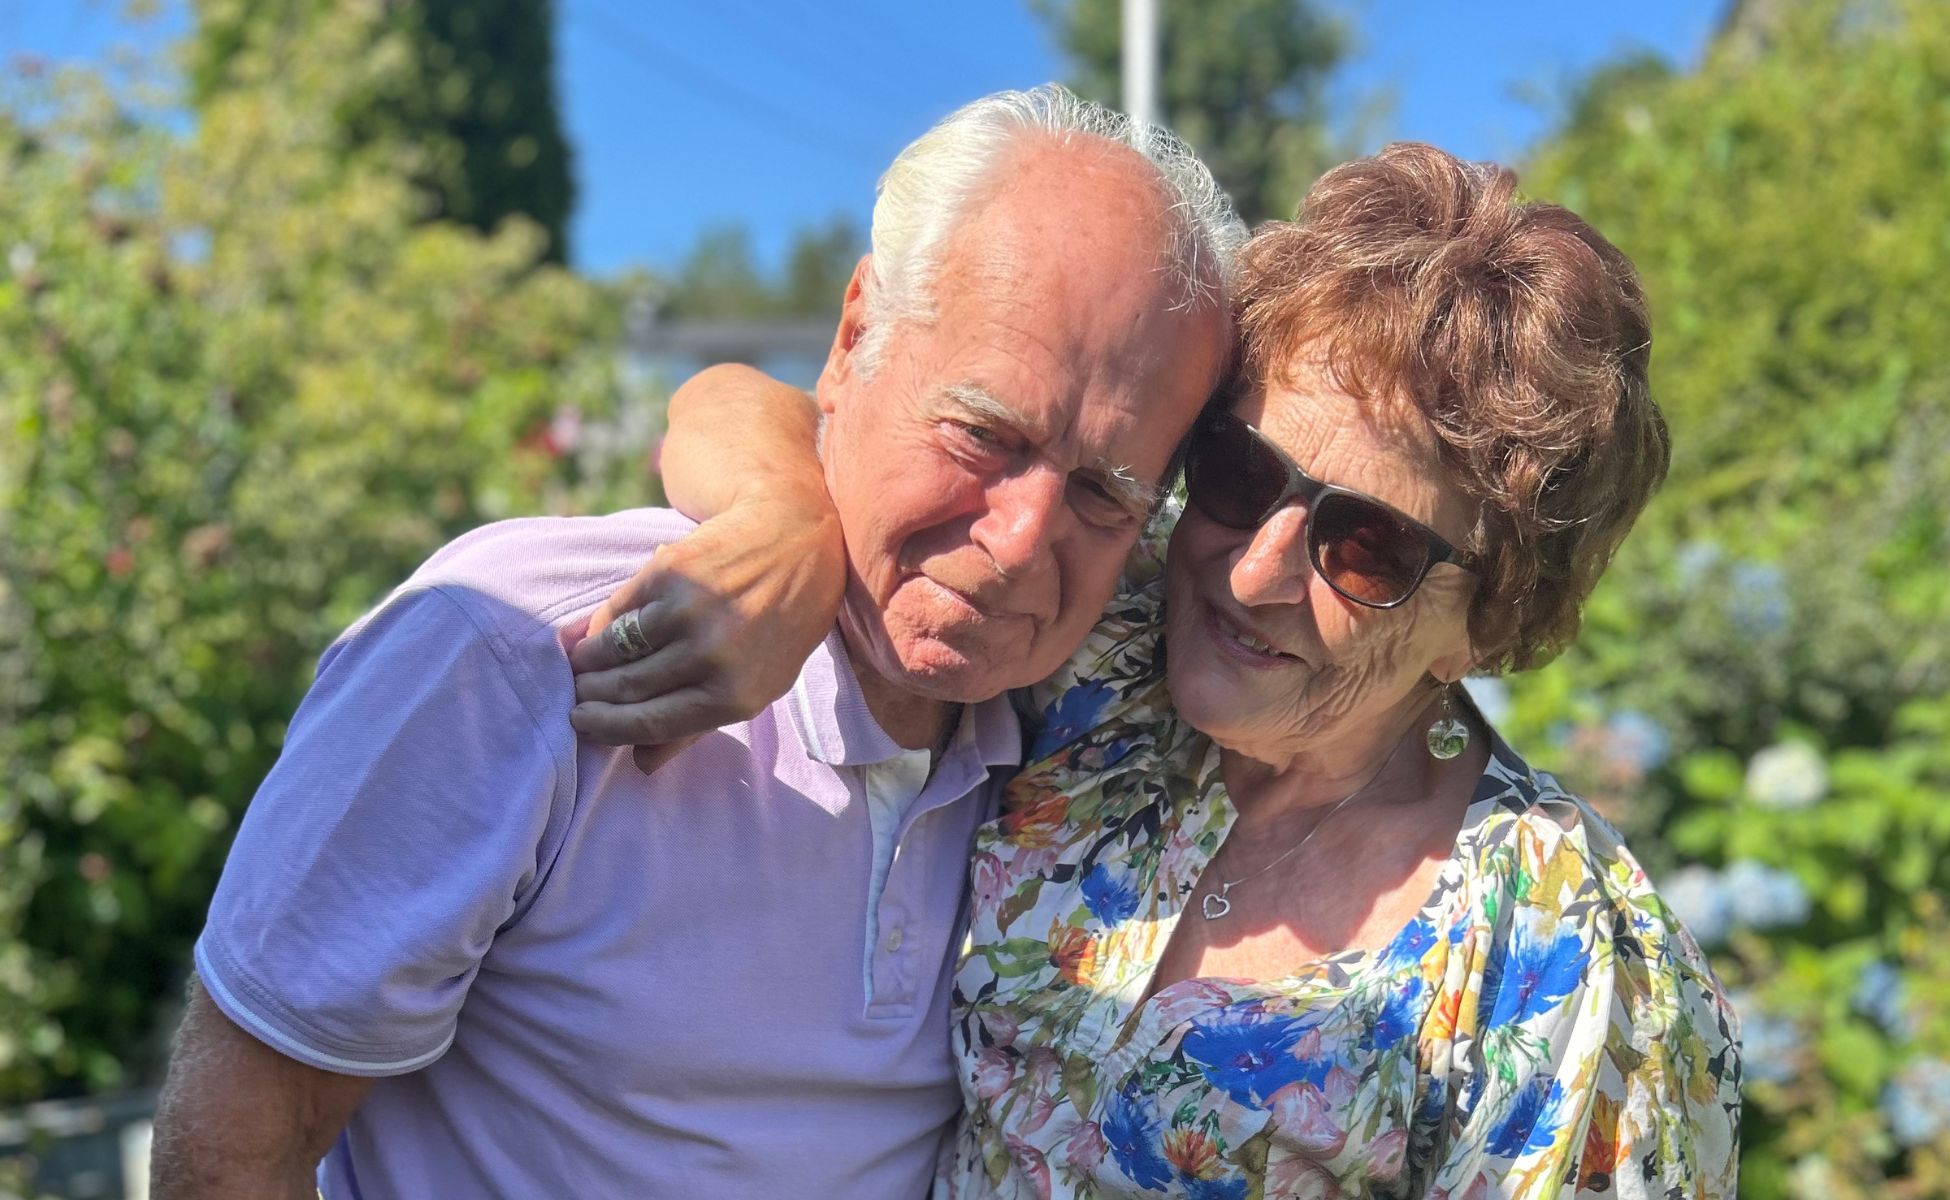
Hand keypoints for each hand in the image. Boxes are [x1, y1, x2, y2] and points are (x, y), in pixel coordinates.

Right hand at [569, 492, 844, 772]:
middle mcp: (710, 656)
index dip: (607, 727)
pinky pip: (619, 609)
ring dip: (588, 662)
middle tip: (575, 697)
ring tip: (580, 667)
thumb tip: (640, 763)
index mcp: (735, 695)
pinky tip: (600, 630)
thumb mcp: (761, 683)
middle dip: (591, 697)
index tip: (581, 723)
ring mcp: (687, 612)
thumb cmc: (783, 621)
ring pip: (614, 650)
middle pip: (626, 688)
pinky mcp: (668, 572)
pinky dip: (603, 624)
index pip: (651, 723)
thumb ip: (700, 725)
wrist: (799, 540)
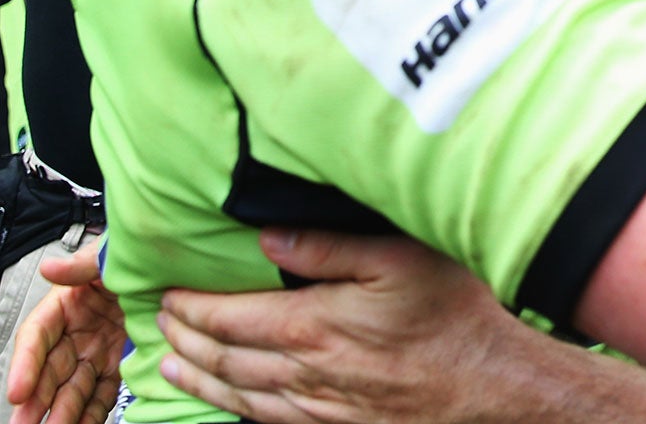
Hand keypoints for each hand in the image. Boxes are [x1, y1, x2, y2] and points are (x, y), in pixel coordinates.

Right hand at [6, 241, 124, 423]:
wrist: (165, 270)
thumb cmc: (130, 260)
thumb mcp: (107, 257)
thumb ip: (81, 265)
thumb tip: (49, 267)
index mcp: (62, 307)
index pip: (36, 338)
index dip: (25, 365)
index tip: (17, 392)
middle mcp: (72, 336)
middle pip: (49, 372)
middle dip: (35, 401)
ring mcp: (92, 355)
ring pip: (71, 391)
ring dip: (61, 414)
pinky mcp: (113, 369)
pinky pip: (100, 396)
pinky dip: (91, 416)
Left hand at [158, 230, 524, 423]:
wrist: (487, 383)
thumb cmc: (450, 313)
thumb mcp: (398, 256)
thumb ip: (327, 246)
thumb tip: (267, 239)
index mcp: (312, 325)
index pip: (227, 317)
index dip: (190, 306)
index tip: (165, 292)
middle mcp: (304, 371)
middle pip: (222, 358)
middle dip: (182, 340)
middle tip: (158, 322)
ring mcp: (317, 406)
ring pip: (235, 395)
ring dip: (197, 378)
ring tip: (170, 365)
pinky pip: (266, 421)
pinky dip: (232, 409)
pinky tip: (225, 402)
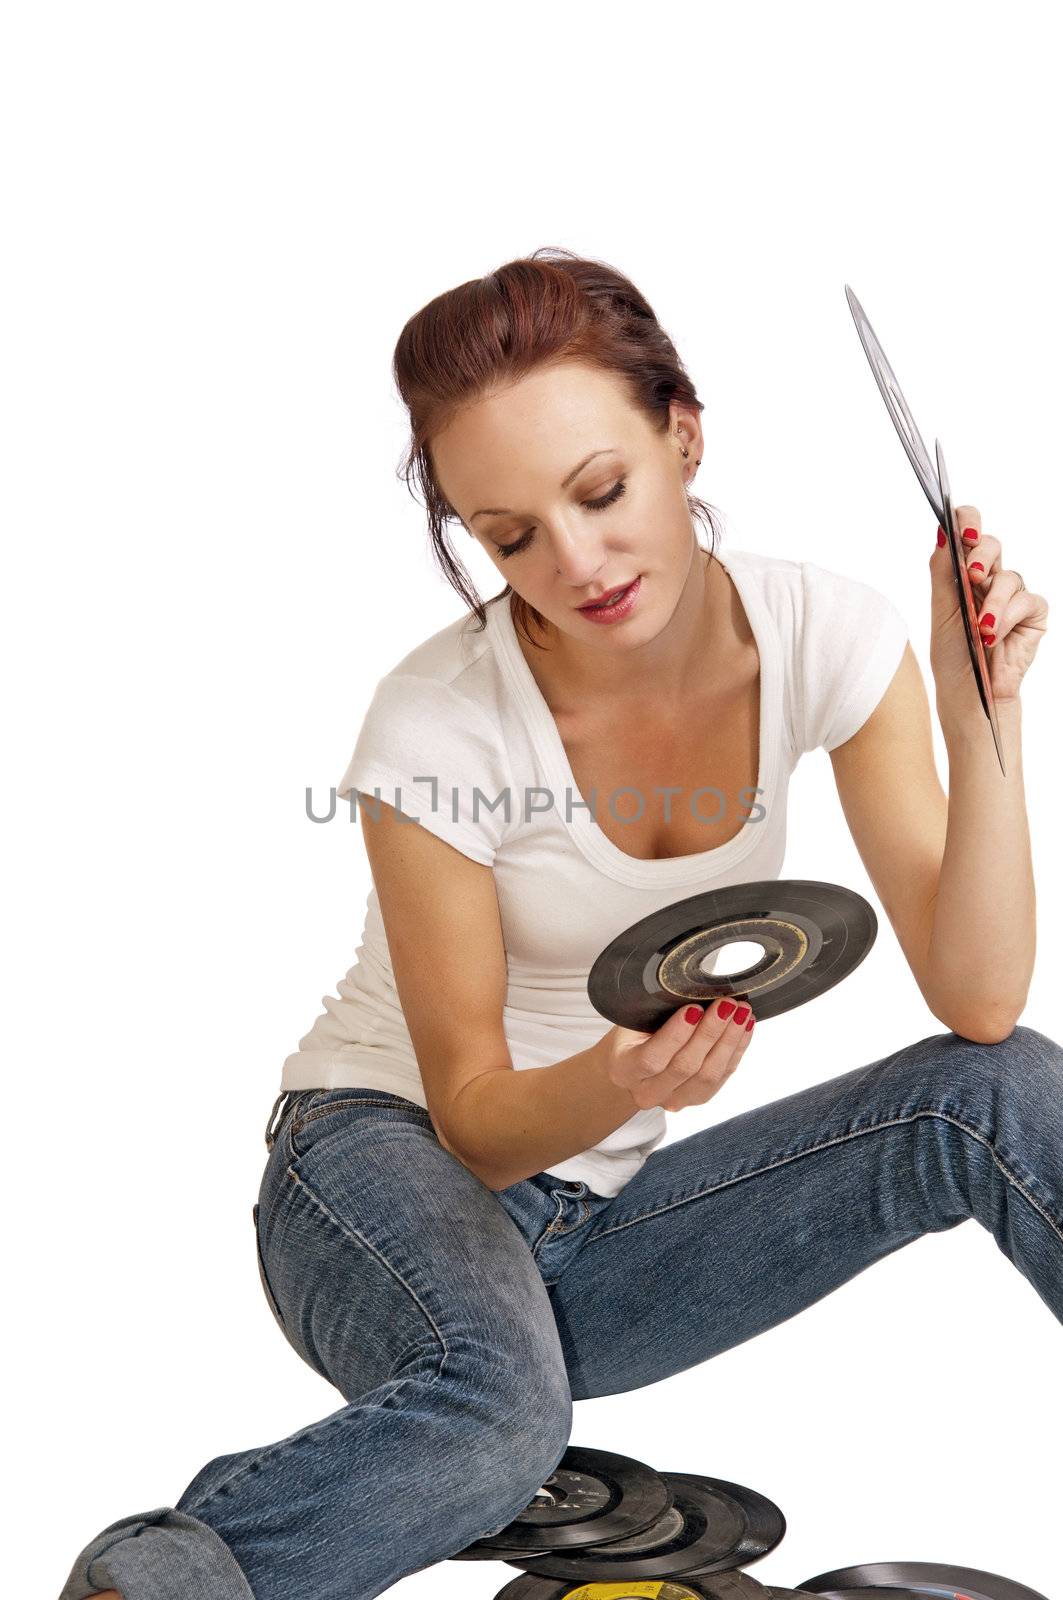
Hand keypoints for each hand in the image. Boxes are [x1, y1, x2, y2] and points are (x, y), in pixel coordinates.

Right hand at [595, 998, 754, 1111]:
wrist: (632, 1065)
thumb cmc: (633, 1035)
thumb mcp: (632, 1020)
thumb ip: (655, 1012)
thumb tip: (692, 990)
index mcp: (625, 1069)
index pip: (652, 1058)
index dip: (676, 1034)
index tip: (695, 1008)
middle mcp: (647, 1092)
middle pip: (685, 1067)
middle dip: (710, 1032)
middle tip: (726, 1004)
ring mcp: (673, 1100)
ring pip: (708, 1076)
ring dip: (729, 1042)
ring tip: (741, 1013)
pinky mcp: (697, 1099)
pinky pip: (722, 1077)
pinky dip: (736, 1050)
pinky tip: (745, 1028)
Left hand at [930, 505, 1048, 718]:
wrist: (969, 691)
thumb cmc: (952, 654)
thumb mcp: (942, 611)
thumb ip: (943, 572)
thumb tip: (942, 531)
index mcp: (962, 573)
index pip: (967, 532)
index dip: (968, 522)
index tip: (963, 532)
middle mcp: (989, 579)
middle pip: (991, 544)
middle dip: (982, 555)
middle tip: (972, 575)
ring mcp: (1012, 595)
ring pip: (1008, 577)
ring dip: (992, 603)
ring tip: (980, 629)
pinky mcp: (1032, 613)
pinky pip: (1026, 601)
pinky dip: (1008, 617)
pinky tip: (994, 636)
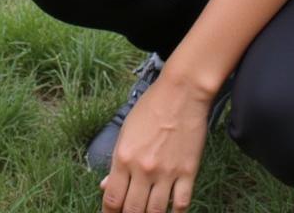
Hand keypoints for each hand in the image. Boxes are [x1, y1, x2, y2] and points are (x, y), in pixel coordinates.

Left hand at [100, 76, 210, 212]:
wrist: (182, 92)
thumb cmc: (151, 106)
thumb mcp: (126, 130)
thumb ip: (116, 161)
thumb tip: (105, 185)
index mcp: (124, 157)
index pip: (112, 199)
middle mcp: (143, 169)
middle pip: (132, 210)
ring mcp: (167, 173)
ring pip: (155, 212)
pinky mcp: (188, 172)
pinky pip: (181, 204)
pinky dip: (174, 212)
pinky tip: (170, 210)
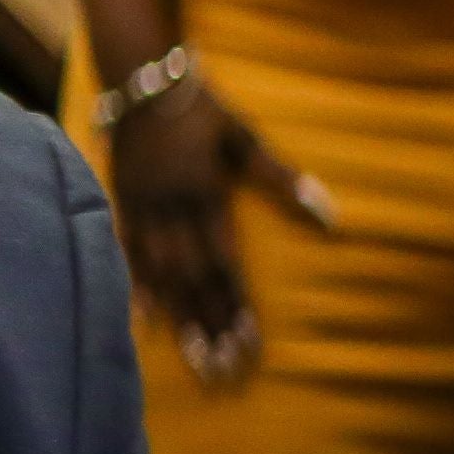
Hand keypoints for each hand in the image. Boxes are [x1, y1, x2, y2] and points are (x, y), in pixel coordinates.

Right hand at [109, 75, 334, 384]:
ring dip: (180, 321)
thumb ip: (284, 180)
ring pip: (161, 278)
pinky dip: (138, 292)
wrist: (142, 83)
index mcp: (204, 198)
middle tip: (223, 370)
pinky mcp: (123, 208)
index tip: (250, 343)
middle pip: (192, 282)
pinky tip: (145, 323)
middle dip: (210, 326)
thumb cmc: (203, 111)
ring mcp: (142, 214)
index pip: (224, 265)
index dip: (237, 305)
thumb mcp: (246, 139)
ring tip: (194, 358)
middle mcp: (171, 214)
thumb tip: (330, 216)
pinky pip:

**Activity:** What are the lines, exactly as written above, from the line with "ring pip: (708, 1076)" to the line with "pinky mcp: (1032, 613)", both included? Output only those.

**Task solution:**
ring pip: (708, 1076)
ring dip: (729, 1042)
ring tip: (741, 1013)
pinky mcp: (697, 1099)
pinky pip: (722, 1077)
pinky dip: (736, 1050)
pinky tip: (745, 1028)
Left hand at [930, 505, 1048, 718]:
wrist: (969, 691)
thumb cmc: (952, 654)
thumb mcp: (942, 611)
thumb ip: (943, 572)
thumb tip: (942, 531)
index mcp: (962, 573)
index pip: (967, 532)
index dip: (968, 522)
index tip: (963, 532)
middle mcp: (989, 579)
middle pip: (991, 544)
middle dip: (982, 555)
middle tip: (972, 575)
ring mcp: (1012, 595)
ring pip: (1008, 577)
ring dip: (992, 603)
ring tip: (980, 629)
pinky mcp: (1032, 613)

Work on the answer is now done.